Reproduce word for word the lines of the listing from the first one through the one with "left ear: (314, 286)", omitting every picture.
=== Begin Enclosure ===
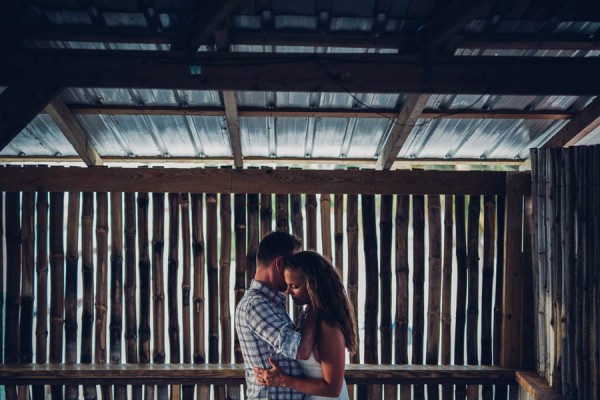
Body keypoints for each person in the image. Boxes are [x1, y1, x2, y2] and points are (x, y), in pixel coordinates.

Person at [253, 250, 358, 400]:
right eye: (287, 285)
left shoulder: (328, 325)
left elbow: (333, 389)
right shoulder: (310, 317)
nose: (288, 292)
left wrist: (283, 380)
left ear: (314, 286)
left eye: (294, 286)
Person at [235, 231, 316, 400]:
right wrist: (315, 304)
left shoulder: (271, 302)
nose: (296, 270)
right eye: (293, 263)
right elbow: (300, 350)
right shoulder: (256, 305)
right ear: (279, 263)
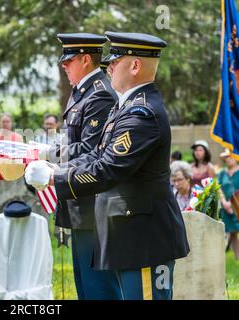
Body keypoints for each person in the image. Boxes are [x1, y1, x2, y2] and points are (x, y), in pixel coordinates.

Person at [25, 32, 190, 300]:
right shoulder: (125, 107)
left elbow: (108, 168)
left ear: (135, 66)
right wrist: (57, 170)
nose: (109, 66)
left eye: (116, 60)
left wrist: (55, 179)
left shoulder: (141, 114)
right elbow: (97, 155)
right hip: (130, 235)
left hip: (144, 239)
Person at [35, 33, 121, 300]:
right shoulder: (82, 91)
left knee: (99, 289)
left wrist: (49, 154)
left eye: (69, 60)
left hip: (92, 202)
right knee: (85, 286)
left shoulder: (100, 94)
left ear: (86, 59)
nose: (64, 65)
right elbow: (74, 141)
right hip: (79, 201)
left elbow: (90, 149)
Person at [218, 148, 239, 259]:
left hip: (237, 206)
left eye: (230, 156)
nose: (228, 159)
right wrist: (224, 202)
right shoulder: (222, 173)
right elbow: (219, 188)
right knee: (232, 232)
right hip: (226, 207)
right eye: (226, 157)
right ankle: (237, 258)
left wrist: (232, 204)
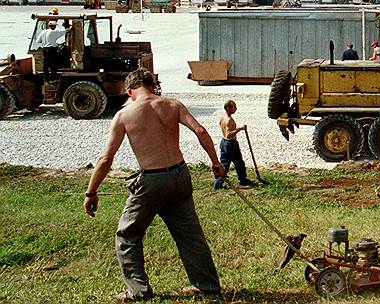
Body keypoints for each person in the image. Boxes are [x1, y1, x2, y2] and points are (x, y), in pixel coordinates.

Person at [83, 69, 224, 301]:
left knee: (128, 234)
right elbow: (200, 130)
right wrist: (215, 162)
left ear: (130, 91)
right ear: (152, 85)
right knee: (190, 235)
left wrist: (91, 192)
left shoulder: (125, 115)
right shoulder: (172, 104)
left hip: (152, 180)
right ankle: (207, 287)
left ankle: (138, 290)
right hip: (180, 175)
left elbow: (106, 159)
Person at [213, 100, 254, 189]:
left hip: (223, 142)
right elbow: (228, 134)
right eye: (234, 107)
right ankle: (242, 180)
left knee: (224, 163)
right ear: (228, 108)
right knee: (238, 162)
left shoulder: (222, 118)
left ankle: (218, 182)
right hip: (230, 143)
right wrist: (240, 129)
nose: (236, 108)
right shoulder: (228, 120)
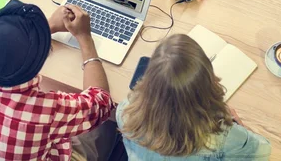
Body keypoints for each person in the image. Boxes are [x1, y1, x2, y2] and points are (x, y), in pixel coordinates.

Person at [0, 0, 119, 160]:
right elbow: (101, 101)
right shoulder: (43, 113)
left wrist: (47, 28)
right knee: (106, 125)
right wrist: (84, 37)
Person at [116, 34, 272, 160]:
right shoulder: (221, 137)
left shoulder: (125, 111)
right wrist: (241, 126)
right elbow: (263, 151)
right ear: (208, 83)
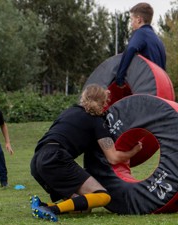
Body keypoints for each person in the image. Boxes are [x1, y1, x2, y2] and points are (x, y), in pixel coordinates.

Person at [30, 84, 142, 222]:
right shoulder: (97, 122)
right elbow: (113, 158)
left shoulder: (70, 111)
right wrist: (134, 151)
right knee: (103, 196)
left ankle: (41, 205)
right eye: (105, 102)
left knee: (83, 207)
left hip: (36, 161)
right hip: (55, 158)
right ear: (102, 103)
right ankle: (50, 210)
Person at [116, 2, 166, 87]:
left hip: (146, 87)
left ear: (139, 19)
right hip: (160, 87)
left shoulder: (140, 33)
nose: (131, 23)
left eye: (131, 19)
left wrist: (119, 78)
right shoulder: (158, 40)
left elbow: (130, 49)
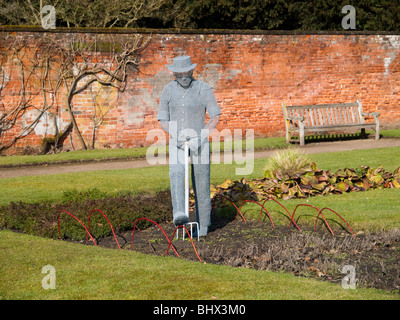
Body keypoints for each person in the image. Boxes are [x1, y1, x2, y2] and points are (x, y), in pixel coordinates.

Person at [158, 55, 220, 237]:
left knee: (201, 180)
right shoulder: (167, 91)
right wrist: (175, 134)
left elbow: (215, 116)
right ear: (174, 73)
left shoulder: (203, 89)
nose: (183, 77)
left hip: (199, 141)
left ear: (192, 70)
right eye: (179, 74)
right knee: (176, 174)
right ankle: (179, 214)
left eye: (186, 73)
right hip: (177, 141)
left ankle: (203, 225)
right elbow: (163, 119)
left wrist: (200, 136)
=== End Enclosure ===
Reply:
Body keypoints for each person in the image. Boxes are [x1, y1, x2, y2] and points are (x, y), in pixel coordinates.

Person at [253, 250, 358, 400]:
right eye: (287, 285)
left shoulder: (328, 325)
left elbow: (333, 389)
right shoulder: (310, 317)
nose: (288, 292)
left wrist: (283, 380)
left ear: (314, 286)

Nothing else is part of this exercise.